It was the wild west on Wall Street, and the young stockbroker used all the same tricks and maneuvers as his white peers. And rather than keeping a low profile, he proved himself to be a prodigious self-promoter and was soon famous throughout the country.

He knew society would never give him permission to become rich. So he did it without their blessing.

Over the next decade, he would teach himself how to craft business deals, use insurance laws to his advantage, and court, or sometimes even buy, the press. By 1852, he had become the first known African-American millionaire.

His legend grew so large that some believed he was a myth. But the wealthiest people on Wall Street, and the courts, knew the truth. He was real. He had many nicknames, none of which are suitable to speak here, except for one:

The Prince of Darkness

Throughout his life and career on Wall Street, the prince worked hard to make money. He endured mistreatment in both professional and personal arenas. At nearly every stage of his career, he was blackballed in the courts, on the trading floor, and with insurance companies that refused to underwrite his ventures.

His methods were commonplace for the time. He would raise money from wealthy investors and make risky investments. When the investments panned out, everyone won big. When they didn’t, the investors were left to cover their own losses. Most of the time, the plan worked well.

But not always.

He invested at the height of a housing boom and when the bubble burst, he lost everything.

_____

### AIM OF THE TASK:
Extract from the Wall Street passage the text from "Over the next" to "underwrite his ventures.", copying it word for word.

_____

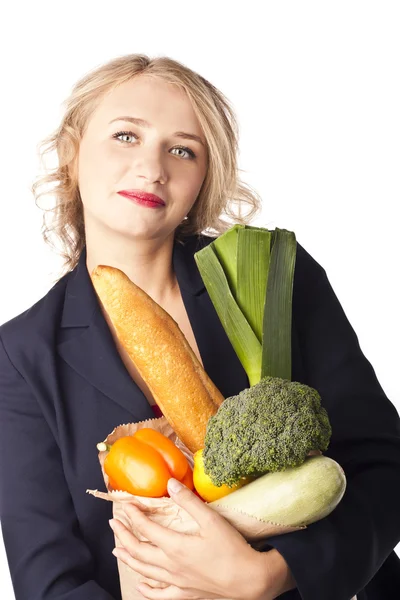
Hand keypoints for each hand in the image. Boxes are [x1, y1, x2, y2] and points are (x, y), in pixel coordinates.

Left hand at [109, 478, 270, 598]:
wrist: (249, 581)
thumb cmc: (232, 549)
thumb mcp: (211, 520)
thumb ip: (189, 501)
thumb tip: (170, 484)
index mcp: (175, 546)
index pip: (145, 529)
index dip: (132, 515)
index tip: (125, 504)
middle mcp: (170, 566)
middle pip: (138, 551)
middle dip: (123, 536)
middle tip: (114, 524)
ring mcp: (176, 582)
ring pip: (144, 571)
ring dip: (128, 559)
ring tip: (116, 550)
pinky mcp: (185, 593)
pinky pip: (160, 595)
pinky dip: (146, 590)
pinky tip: (140, 585)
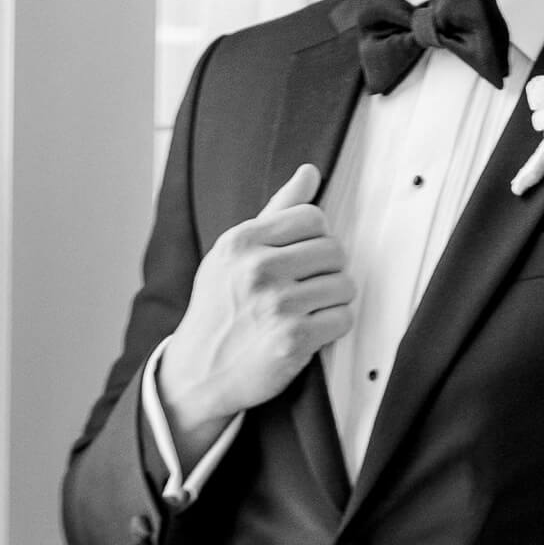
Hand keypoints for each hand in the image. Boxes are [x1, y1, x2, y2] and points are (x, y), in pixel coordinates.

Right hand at [157, 163, 354, 464]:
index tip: (302, 258)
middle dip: (327, 270)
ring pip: (345, 285)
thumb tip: (310, 172)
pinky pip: (343, 318)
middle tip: (305, 288)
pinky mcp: (294, 340)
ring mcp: (277, 306)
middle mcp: (258, 269)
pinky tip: (309, 331)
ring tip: (307, 310)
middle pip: (334, 250)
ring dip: (333, 300)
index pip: (313, 218)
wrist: (198, 372)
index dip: (316, 238)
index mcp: (242, 242)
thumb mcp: (234, 254)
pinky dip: (333, 327)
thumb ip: (275, 211)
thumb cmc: (219, 308)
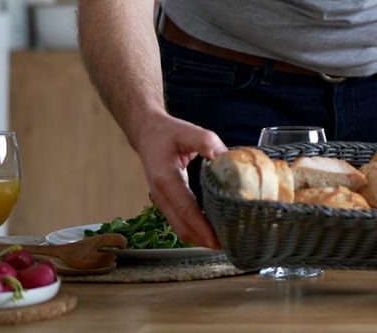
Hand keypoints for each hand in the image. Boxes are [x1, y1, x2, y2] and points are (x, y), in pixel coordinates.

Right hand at [132, 114, 225, 248]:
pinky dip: (196, 229)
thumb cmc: (168, 133)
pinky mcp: (166, 202)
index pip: (186, 209)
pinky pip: (180, 221)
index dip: (202, 227)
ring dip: (200, 237)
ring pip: (180, 228)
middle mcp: (161, 195)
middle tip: (230, 245)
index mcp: (165, 179)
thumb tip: (227, 157)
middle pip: (182, 227)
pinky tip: (213, 228)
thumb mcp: (189, 131)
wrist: (147, 134)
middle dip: (204, 240)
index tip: (218, 240)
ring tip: (225, 241)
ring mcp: (162, 201)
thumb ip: (207, 143)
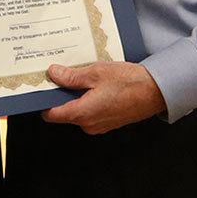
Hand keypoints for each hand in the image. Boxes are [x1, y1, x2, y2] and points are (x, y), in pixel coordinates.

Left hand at [41, 61, 165, 134]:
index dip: (43, 101)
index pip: (51, 115)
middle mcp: (89, 124)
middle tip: (59, 74)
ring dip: (75, 96)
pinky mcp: (109, 121)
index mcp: (82, 113)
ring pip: (78, 111)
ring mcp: (100, 125)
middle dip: (60, 94)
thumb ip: (71, 76)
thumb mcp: (96, 73)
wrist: (156, 91)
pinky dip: (88, 99)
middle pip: (64, 112)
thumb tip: (53, 74)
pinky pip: (90, 112)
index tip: (40, 87)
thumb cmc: (128, 82)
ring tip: (79, 75)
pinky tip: (94, 84)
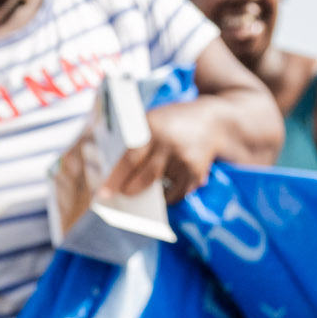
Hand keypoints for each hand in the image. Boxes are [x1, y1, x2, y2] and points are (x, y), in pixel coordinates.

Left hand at [103, 102, 224, 203]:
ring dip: (148, 192)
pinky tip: (164, 186)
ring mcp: (184, 159)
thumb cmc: (172, 122)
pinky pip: (175, 194)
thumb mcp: (152, 121)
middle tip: (122, 194)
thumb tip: (114, 174)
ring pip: (159, 189)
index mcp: (152, 128)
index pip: (129, 159)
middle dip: (129, 190)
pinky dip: (166, 196)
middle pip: (144, 177)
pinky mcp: (196, 172)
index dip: (115, 179)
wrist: (213, 121)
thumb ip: (136, 142)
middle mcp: (169, 144)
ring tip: (143, 185)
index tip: (103, 195)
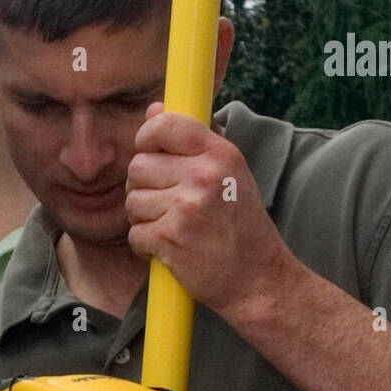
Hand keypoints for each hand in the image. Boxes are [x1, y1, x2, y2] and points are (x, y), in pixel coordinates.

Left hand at [125, 101, 292, 316]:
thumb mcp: (229, 174)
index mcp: (220, 154)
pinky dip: (146, 246)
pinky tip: (172, 249)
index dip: (147, 138)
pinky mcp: (171, 238)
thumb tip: (153, 110)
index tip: (150, 152)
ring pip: (132, 201)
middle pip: (138, 166)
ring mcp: (187, 207)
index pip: (164, 125)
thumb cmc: (241, 226)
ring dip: (145, 219)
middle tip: (169, 205)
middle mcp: (204, 175)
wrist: (259, 280)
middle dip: (144, 188)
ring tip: (175, 228)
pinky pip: (135, 234)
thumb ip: (191, 141)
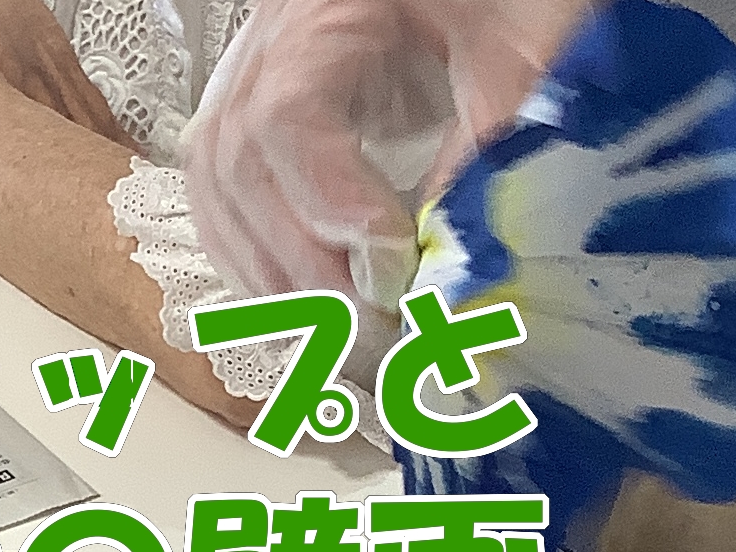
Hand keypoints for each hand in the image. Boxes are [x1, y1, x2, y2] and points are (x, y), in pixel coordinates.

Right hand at [181, 0, 598, 311]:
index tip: (392, 265)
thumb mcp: (514, 37)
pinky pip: (221, 216)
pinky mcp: (238, 134)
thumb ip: (496, 126)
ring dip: (278, 286)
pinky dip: (258, 273)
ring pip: (221, 207)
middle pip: (242, 178)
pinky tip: (304, 311)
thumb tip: (456, 247)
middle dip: (308, 271)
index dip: (330, 203)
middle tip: (378, 332)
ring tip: (348, 336)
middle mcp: (257, 61)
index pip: (286, 121)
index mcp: (318, 21)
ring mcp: (235, 99)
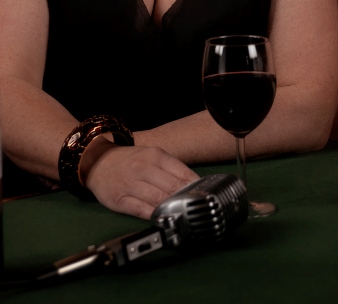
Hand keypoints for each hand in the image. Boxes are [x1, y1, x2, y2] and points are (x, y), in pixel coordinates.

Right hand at [80, 138, 197, 218]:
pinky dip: (153, 214)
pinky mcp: (119, 199)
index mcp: (155, 155)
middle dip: (185, 197)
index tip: (204, 193)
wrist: (98, 161)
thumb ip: (170, 168)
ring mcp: (130, 184)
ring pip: (157, 198)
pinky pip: (139, 209)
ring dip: (171, 206)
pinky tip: (162, 218)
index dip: (194, 184)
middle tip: (196, 206)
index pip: (181, 171)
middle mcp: (143, 168)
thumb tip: (193, 183)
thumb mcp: (151, 155)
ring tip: (182, 213)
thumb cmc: (129, 160)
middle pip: (171, 186)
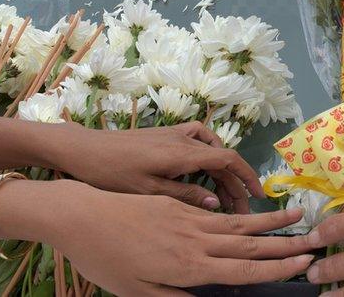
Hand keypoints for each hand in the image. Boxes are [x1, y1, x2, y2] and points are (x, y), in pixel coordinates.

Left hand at [27, 180, 315, 295]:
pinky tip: (251, 209)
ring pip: (237, 221)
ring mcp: (188, 218)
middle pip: (249, 241)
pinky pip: (216, 211)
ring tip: (295, 213)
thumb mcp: (135, 291)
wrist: (80, 213)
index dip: (276, 267)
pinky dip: (239, 211)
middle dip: (284, 242)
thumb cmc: (104, 258)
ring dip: (269, 219)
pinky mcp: (178, 205)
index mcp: (188, 264)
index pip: (244, 267)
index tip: (304, 264)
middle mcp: (195, 239)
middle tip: (315, 241)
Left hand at [53, 121, 263, 212]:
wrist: (83, 149)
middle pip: (222, 158)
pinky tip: (203, 168)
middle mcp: (184, 139)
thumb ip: (185, 197)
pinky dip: (208, 153)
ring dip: (222, 171)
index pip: (229, 160)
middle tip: (240, 209)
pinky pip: (198, 140)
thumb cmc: (111, 174)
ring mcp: (174, 134)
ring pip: (212, 150)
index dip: (248, 177)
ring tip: (224, 196)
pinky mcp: (164, 134)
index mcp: (183, 153)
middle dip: (235, 183)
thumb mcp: (148, 192)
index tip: (259, 197)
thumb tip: (216, 203)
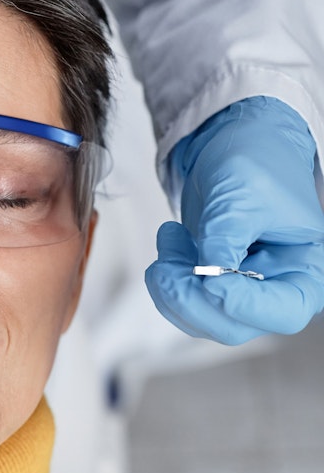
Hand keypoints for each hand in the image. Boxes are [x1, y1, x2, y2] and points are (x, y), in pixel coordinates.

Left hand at [145, 96, 323, 343]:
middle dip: (190, 299)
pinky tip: (170, 244)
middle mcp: (278, 288)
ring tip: (169, 237)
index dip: (241, 303)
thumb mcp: (241, 197)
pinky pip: (183, 304)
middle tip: (164, 264)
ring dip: (171, 288)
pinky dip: (166, 281)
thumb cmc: (254, 163)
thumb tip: (207, 281)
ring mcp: (243, 291)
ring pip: (201, 319)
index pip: (282, 311)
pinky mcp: (212, 285)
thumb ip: (226, 241)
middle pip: (233, 326)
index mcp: (308, 269)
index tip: (208, 277)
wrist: (234, 146)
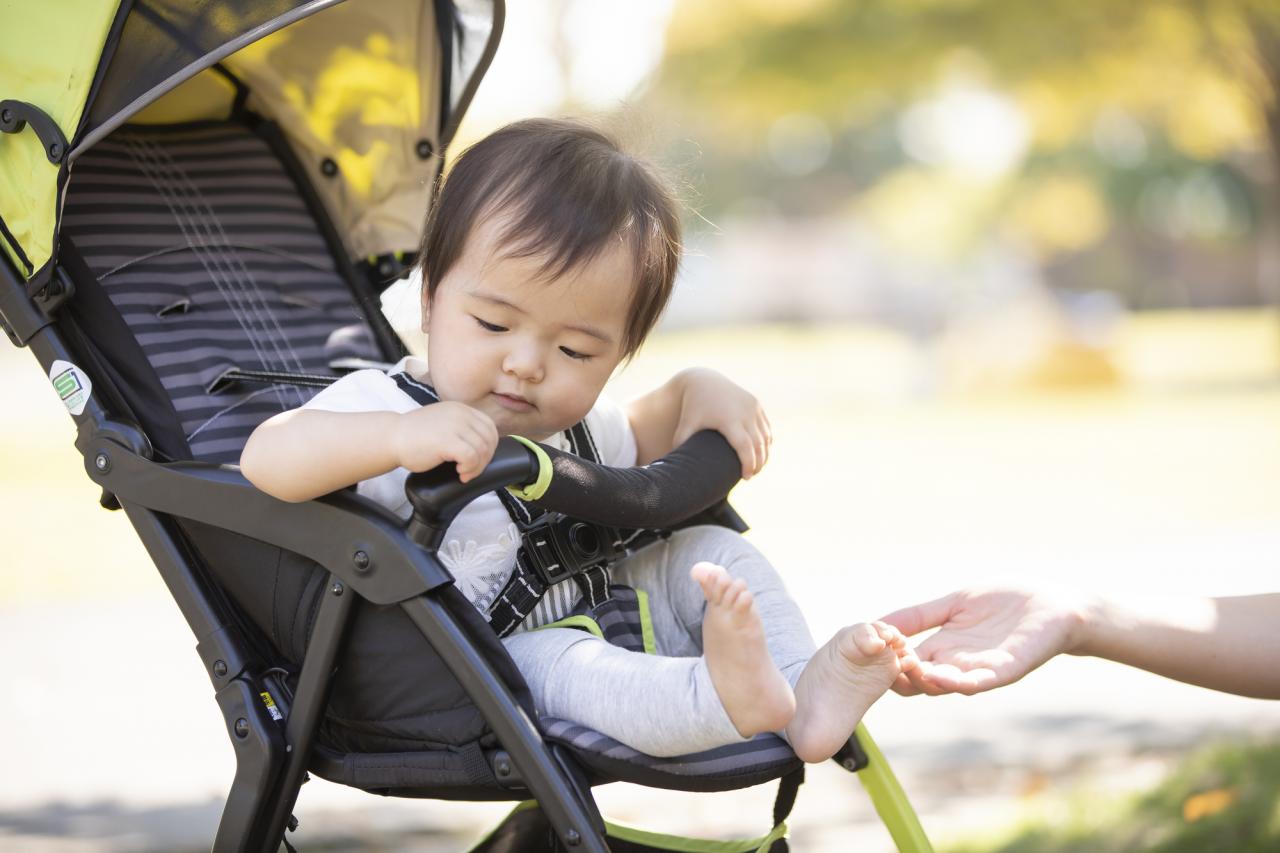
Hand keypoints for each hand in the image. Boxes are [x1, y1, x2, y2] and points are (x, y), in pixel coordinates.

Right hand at [392, 402, 497, 481]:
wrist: (391, 438)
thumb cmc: (415, 436)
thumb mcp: (444, 423)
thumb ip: (461, 428)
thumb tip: (482, 447)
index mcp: (461, 409)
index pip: (489, 426)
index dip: (489, 446)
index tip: (478, 459)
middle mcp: (461, 414)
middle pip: (489, 438)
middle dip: (485, 458)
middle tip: (472, 470)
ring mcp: (455, 426)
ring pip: (482, 449)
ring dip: (477, 466)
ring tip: (464, 473)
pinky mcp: (448, 441)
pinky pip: (471, 457)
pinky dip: (470, 469)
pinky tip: (459, 473)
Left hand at [672, 368, 771, 478]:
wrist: (703, 381)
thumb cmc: (692, 408)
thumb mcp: (686, 425)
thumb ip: (682, 444)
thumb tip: (676, 467)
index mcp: (729, 419)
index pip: (745, 447)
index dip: (748, 464)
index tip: (746, 477)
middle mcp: (744, 412)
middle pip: (759, 445)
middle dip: (758, 463)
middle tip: (751, 476)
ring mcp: (753, 407)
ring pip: (765, 437)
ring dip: (764, 453)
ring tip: (756, 467)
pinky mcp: (756, 404)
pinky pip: (765, 427)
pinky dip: (765, 441)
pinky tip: (761, 452)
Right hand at [878, 584, 1089, 695]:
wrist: (1055, 606)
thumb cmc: (1007, 602)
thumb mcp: (953, 604)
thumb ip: (918, 615)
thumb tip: (876, 622)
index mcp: (941, 647)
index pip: (904, 664)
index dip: (885, 661)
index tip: (865, 649)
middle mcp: (955, 664)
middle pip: (918, 682)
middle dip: (898, 676)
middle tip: (878, 665)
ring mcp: (979, 669)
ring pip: (945, 686)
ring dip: (926, 682)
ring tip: (908, 671)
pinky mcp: (1006, 670)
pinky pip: (980, 682)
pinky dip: (962, 683)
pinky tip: (946, 677)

_____

### ANSWER FOR THIS EXERCISE:
Over the next decade, he would teach himself how to craft business deals, use insurance laws to his advantage, and court, or sometimes even buy, the press. By 1852, he had become the first known African-American millionaire.

His legend grew so large that some believed he was a myth. But the wealthiest people on Wall Street, and the courts, knew the truth. He was real. He had many nicknames, none of which are suitable to speak here, except for one:

The Prince of Darkness

Throughout his life and career on Wall Street, the prince worked hard to make money. He endured mistreatment in both professional and personal arenas. At nearly every stage of his career, he was blackballed in the courts, on the trading floor, and with insurance companies that refused to underwrite his ventures.